▶ Extrait de page

---*---

Des calculs montrent que sans réorientation, la Poste ne pourra plus financer ses servies par ses propres moyens à partir de 2028, a déclaré vendredi le directeur général de la Poste Roberto Cirillo, lors d'un point de presse en ligne.
Cela s'explique par la numérisation croissante de la communication, par le recul du volume de lettres, ainsi que par les investissements urgents dans la logistique pour faire face à la forte croissance du volume de colis. Lors de sa présentation, Roberto Cirillo s'est référé au rapport de la Commission sur le service postal universel, dont la présentation il y a un peu plus d'une semaine a esquissé l'avenir de la Poste à partir de 2030.

---*---

▶ Liste fournie
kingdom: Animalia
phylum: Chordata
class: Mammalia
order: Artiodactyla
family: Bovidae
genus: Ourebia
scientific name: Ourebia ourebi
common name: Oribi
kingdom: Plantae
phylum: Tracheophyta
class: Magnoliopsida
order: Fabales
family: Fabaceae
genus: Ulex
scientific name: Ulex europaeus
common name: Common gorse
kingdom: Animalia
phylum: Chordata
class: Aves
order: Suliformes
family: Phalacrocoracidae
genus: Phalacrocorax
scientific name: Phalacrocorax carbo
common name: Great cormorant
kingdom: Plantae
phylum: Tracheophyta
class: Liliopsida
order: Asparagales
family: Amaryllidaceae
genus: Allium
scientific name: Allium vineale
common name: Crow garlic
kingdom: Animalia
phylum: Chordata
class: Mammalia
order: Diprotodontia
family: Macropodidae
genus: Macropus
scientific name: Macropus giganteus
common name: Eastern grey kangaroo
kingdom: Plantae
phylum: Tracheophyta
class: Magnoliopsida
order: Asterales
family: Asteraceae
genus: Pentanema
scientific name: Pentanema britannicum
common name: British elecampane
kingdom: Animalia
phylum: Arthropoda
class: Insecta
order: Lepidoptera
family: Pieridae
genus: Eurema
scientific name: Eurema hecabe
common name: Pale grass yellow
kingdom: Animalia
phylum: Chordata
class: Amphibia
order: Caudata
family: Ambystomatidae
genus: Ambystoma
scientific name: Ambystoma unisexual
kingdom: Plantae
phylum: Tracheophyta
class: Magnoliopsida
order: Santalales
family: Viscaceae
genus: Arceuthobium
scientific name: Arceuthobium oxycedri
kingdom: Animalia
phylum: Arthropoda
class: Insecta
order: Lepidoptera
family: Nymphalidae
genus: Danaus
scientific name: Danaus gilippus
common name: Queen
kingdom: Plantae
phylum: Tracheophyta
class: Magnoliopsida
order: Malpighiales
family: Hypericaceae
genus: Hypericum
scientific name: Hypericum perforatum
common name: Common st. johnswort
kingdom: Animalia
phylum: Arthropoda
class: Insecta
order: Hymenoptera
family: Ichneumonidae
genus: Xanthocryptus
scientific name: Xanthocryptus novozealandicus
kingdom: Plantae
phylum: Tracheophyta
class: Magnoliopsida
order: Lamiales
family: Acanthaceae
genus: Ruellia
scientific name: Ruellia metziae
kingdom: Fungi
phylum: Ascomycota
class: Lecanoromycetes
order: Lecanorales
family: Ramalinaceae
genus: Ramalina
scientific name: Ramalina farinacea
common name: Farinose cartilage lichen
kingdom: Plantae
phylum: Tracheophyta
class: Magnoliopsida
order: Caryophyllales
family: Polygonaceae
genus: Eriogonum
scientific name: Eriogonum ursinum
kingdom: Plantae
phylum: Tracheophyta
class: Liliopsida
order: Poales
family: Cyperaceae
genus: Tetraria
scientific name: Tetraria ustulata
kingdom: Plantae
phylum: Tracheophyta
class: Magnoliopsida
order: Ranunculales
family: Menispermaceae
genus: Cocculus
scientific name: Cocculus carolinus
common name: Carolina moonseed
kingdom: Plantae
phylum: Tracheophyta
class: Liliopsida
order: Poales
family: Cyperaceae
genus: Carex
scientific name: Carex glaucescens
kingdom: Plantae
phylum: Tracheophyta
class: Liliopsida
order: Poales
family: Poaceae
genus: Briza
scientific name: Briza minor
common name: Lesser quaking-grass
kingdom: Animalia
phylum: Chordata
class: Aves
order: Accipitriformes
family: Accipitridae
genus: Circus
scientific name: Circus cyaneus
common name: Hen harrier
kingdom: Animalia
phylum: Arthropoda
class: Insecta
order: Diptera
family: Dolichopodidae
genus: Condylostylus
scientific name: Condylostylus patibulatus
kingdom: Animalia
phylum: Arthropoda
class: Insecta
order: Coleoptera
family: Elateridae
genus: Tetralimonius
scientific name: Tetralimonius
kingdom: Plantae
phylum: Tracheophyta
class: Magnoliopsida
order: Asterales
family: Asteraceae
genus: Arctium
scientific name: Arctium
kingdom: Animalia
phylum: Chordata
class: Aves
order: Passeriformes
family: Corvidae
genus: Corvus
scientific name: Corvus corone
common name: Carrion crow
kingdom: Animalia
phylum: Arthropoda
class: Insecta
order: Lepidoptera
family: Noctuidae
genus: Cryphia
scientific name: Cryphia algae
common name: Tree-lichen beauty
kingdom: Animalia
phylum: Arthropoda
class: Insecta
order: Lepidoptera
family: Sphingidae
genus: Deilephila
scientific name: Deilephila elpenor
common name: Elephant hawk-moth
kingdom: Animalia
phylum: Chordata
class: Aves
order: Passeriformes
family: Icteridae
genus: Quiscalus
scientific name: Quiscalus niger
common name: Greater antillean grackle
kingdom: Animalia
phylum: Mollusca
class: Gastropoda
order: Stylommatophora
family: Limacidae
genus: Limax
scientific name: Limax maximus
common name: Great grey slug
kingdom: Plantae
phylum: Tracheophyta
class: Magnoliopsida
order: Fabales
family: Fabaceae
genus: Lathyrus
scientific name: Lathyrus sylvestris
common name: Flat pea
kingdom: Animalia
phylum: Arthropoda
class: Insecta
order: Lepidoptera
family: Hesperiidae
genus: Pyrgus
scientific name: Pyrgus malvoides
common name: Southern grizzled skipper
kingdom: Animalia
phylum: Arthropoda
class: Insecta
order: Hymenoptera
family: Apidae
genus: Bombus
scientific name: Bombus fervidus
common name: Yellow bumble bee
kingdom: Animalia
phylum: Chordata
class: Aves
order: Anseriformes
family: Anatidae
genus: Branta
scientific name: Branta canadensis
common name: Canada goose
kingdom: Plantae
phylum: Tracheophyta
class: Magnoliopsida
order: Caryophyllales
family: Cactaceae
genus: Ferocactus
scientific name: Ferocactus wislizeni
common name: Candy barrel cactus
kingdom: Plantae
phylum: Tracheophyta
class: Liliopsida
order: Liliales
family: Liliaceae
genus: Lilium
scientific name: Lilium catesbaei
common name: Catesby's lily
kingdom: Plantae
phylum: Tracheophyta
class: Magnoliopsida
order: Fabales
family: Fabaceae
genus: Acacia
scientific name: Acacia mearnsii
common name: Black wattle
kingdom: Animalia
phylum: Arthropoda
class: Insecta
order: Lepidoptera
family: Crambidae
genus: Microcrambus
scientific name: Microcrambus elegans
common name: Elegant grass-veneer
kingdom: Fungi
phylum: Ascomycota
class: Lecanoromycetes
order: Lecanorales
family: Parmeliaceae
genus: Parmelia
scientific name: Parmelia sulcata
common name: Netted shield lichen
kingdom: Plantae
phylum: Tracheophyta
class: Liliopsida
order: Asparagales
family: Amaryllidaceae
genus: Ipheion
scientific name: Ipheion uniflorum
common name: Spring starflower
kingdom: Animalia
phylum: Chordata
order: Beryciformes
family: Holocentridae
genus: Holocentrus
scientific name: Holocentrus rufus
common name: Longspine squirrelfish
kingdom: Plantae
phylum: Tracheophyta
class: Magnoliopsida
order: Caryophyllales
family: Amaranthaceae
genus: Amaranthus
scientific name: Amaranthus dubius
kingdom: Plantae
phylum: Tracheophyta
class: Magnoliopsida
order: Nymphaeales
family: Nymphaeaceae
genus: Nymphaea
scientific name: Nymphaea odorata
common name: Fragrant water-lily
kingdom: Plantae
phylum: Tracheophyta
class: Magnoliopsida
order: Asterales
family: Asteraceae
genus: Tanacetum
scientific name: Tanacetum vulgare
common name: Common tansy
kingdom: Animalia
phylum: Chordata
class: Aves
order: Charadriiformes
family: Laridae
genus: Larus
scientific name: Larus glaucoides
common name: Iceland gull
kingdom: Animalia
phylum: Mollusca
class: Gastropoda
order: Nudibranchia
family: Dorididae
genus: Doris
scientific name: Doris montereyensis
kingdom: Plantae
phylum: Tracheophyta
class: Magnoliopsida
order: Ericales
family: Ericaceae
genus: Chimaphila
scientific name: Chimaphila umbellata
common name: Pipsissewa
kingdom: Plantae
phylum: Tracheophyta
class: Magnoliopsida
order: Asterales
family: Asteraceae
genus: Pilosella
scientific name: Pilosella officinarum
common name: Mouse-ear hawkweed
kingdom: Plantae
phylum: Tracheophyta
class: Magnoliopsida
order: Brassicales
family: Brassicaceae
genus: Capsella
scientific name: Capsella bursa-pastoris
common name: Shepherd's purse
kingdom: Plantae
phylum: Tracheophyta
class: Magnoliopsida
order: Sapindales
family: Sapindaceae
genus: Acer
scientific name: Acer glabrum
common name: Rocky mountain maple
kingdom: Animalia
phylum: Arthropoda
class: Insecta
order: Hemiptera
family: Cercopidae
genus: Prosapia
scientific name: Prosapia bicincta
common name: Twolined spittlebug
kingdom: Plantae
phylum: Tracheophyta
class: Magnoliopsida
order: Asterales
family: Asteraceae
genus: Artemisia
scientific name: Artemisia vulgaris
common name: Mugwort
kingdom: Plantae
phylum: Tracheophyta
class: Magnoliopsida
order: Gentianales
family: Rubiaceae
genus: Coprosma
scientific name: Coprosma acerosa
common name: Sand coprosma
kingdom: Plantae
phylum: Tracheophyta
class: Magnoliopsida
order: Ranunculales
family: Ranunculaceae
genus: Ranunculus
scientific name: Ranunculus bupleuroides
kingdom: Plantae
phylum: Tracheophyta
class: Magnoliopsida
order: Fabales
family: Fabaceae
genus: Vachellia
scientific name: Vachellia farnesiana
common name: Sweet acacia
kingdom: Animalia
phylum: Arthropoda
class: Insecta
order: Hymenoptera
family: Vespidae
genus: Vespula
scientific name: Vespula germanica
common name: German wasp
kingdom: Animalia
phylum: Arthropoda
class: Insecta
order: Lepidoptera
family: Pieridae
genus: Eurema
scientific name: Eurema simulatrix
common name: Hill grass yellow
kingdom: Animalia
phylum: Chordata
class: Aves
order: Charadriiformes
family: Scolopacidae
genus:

---*---

▶ Consignes
**A.** Dans l'extrait sur la Poste, à quel rapport Roberto Cirillo s'est-il référé lors de sa présentation ?
**B.** Reformulez sous forme de liste le paragraphe de l'extrait sur la Poste qui commence par « Cela s'explique par » en conservant ses faits principaux.
**C.** Poursuivez l'extrait sur la Poste à partir de sa dernière phrase, s'il vous plaît.
La liste n'a aucun lien avec l'extrait sur la Poste.

▶ Corrigé des exercices
**A.** Au rapport de la Commission sur le service postal universel.

**B.**
- Causes avancées : numérisation croissante de la communication, recul du volume de lettres, investissements urgents dans la logistique face à la forte croissance du volume de colis.
- Roberto Cirillo s'est référé au rapport de la Commission sur le service postal universel.
- Présenté il y a un peu plus d'une semaine, ce rapport a esquissé l'avenir de la Poste à partir de 2030.

**C.**
Celui-ci conclut notamment que le financement du service universel est en jeu. En raison de la numérisation, le mandat de service universel de la Poste doit en outre être adapté: les lettres pourraient par exemple n'être distribuées que trois jours par semaine, en courrier B. La distribution quotidienne de journaux ne devrait plus être une priorité non plus. En revanche, la vitesse prioritaire doit devenir la norme pour les colis.
Les analyses de la commission d'experts recoupent souvent les conclusions de la Poste, a souligné Roberto Cirillo. La stratégie "Poste de demain", mise en oeuvre depuis un an, est la réponse aux défis de l'avenir. Les premiers "fruits" de cette nouvelle stratégie seront présentés jeudi prochain lors de la conférence de presse de bilan.
La poste veut plus de liberté
Selon Roberto Cirillo, le service public postal continuera à jouer un rôle central en Suisse après 2030, "mais de plus en plus sous une forme numérique". C'est pourquoi la société s'efforce d'investir dans le service public, tant physique que numérique et de se financer sans recourir à l'argent des contribuables.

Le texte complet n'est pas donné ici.